■ INSTRUCTION ■
The expected answer is the full listing, repeated exactly and free of images.

====== DATASET CONTENT

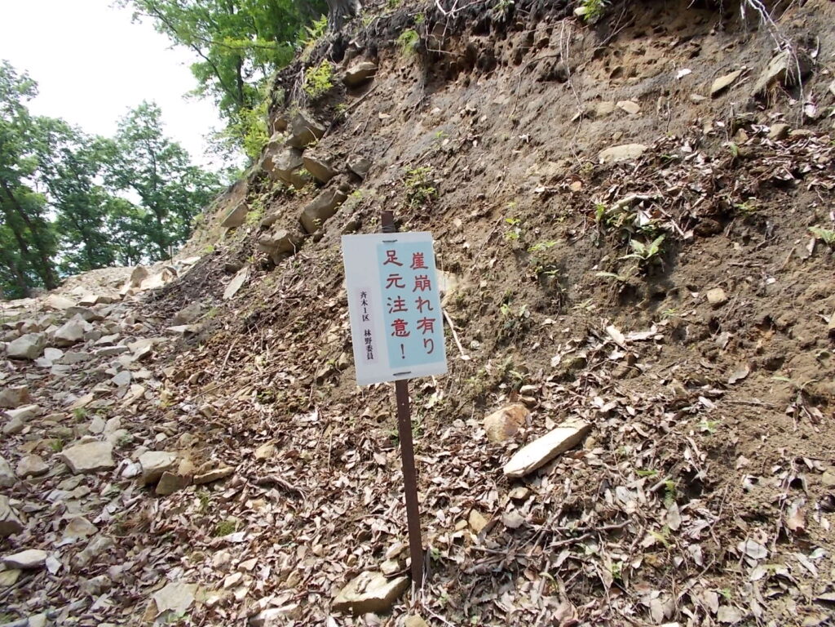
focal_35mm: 26
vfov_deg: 53.1
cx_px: 418
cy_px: 314
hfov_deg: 67.3
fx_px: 627
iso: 80
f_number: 3.2
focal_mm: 4.6
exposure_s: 1/200
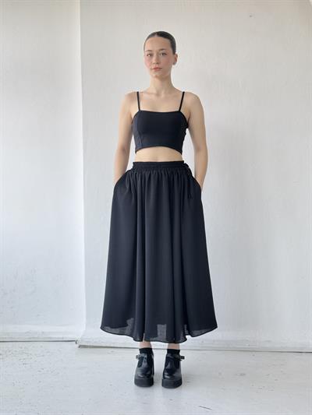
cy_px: 208
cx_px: 156
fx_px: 577
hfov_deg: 30.3
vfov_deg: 39.6
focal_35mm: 48
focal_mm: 6.76
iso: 64
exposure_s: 1/127
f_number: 1.78
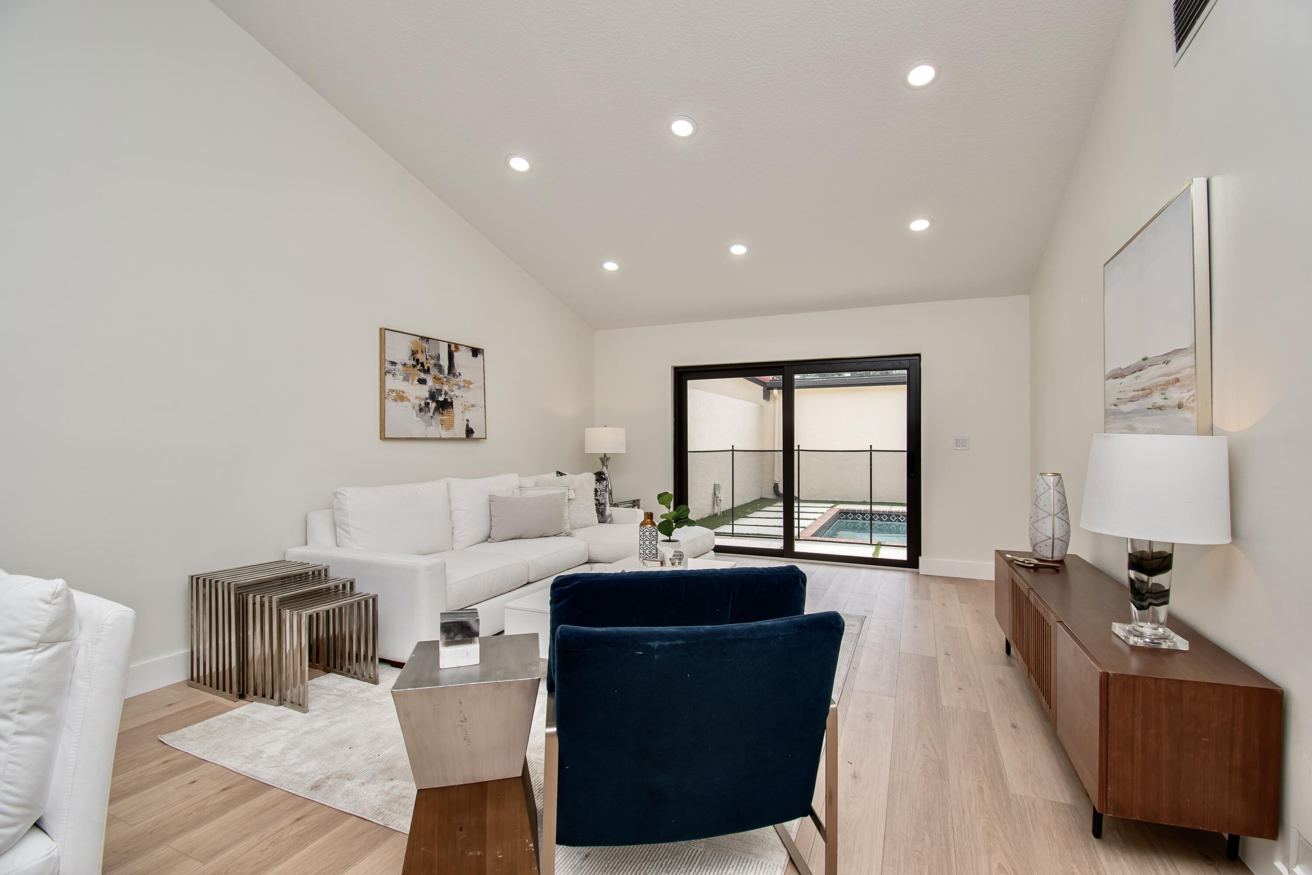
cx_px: 656
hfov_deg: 100.4
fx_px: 547
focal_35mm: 15
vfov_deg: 77.3
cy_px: 438
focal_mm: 10
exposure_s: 1/80
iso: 400
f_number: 9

============

■ EXERCISE RESULT ■
focal_35mm: 26
vfov_deg: 53.1
cx_px: 418
cy_px: 314
hfov_deg: 67.3
fx_px: 627
iso: 80
f_number: 3.2
focal_mm: 4.6
exposure_s: 1/200
cy_px: 208
cx_px: 156
fx_px: 577
hfov_deg: 30.3
vfov_deg: 39.6
focal_35mm: 48
focal_mm: 6.76
iso: 64
exposure_s: 1/127
f_number: 1.78
cx_px: 656
hfov_deg: 100.4
fx_px: 547
focal_35mm: 15
vfov_deg: 77.3
cy_px: 438
focal_mm: 10
exposure_s: 1/80
iso: 400
f_number: 9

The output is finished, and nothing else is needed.